This last week I’ve worked entirely night shifts, running from 10pm – 8am. I’ve always been someone that stays up fairly late and only sleeps for short periods, so I always thought that nights wouldn’t be that big of a task. I was wrong. The entire process is completely different, my night shifts follow on from a run of day shifts so I had to completely invert my sleep cycle over the course of 1 day in order to be functional. Similarly, I finished work on Monday morning (after Sunday night) and start again on Wednesday morning – regardless of how you work it you end up losing the Monday and only having 1 day off between weeks.

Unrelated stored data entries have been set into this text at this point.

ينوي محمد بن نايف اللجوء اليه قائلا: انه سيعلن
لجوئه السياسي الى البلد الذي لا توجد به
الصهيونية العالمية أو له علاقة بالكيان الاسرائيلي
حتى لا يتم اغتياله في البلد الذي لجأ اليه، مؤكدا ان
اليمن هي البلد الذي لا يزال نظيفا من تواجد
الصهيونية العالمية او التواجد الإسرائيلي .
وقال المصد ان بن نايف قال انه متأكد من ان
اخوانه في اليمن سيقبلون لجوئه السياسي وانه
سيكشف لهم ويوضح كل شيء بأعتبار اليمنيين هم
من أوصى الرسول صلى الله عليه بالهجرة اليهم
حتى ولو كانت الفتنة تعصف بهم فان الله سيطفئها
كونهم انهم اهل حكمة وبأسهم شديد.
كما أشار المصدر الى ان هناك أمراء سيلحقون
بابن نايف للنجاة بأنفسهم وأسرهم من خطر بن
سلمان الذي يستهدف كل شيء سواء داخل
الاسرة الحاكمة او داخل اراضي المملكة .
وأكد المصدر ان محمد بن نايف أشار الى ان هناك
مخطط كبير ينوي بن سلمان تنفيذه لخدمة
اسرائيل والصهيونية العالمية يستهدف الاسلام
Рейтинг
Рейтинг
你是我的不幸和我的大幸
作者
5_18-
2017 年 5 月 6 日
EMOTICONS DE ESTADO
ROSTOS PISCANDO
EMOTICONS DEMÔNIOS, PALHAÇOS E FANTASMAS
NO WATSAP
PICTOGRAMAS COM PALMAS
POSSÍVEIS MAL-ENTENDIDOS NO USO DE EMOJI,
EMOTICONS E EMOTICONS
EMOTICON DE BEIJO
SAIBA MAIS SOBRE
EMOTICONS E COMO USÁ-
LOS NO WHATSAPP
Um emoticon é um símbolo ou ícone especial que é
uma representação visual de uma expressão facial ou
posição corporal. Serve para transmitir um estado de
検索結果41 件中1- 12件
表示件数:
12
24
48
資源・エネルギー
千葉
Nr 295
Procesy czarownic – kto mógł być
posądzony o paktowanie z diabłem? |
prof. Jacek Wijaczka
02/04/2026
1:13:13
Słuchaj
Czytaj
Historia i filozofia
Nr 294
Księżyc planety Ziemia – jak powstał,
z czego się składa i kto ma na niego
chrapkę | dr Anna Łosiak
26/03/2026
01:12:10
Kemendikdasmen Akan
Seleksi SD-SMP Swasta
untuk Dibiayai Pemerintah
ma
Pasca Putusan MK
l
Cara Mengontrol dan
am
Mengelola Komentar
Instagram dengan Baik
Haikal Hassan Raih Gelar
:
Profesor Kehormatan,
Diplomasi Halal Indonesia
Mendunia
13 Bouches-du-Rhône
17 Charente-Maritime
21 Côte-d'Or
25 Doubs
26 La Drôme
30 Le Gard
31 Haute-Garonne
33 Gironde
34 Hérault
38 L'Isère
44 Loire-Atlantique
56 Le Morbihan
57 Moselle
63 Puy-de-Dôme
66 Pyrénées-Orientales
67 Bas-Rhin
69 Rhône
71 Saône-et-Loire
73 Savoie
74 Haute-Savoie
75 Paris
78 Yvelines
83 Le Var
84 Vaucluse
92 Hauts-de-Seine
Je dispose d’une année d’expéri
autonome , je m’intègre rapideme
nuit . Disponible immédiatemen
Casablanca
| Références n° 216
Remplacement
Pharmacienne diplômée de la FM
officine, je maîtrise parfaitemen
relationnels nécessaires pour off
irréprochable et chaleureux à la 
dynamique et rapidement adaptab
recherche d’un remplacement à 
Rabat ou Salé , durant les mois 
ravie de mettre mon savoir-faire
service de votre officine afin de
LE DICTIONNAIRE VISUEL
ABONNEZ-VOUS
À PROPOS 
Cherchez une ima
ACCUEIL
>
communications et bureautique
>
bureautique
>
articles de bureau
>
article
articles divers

I managed to make it through nights with what can only be described as copious amounts of coffee, more food than I thought I could eat, the lighting being perpetually midday in ED & a little bit of fear/excitement. Overnight in the ED there are two registrars, three residents (not including paeds) and me + a tonne of nurses. Sure, every major decision is still run by the Registrar if possible but there’s more chance that you won’t be able to – i.e. if you’ve started working up a 85 year old patient with a fractured neck of femur + ?subdural haematoma with fluctating level of consciousness while the Registrars are both busy in a resus dealing with a difficult airway. It also really makes you wonder what would happen if the ?abdominal aortic aneurysm vs ?aortic dissection that you’re taking to CT at 4am actually ruptured or dissected – there isn’t really anyone else right there in CT other than you, a nurse and the radiographer.
I struggled with a few patients this week and I think over-investigated others. Some I struggled with because they had problems that I didn’t know much about, a few because they were Nepali non-english speaking people and no translator was available and others that were patients that we outright couldn’t figure out. These last set of patients had been investigated to our limits and really didn’t have anything to go on as to why they had pain, why they were septic or in one case why a normally healthy patient suddenly a hypokalemia of 1.8 (still don’t know, they’re in ICU). A lot of them ended up being bad referrals to the medics or surgeons.. Overall I felt like a lot of things I did this week could have been done better, but I guess that’s the point of internship.
The most important thing I recognised in this last week was that tiredness really, really impacts how well you think and act. It wasn’t until I got confused trying to eat my breakfast following my last night shift that I began to wonder how I was suturing up a large hand laceration earlier that night or even how I managed to drive home safely. The latter is something that I think I’m going to reassess, maybe a taxi home on the last night is a better option than driving myself.
I’ve also managed to get back involved in a bit of research during my days off and will probably write up a post on it later – we’ve been using doppler ultrasound to measure diastolic/systolic function of mice following Irukandji & Chironex Fleckeri envenomation(jellyfish in FNQ). It’s been a great experience so far and we’ve got some great data that hasn’t ever been recorded before & helps explain a lot of the significant human case studies following envenomation – i.e. heart failure in healthy, young adults stung off the reef. If I get the time I’ll write up a post on my thoughts about research during medical school, how I feel about the honours system and how I approached it throughout my time as a student.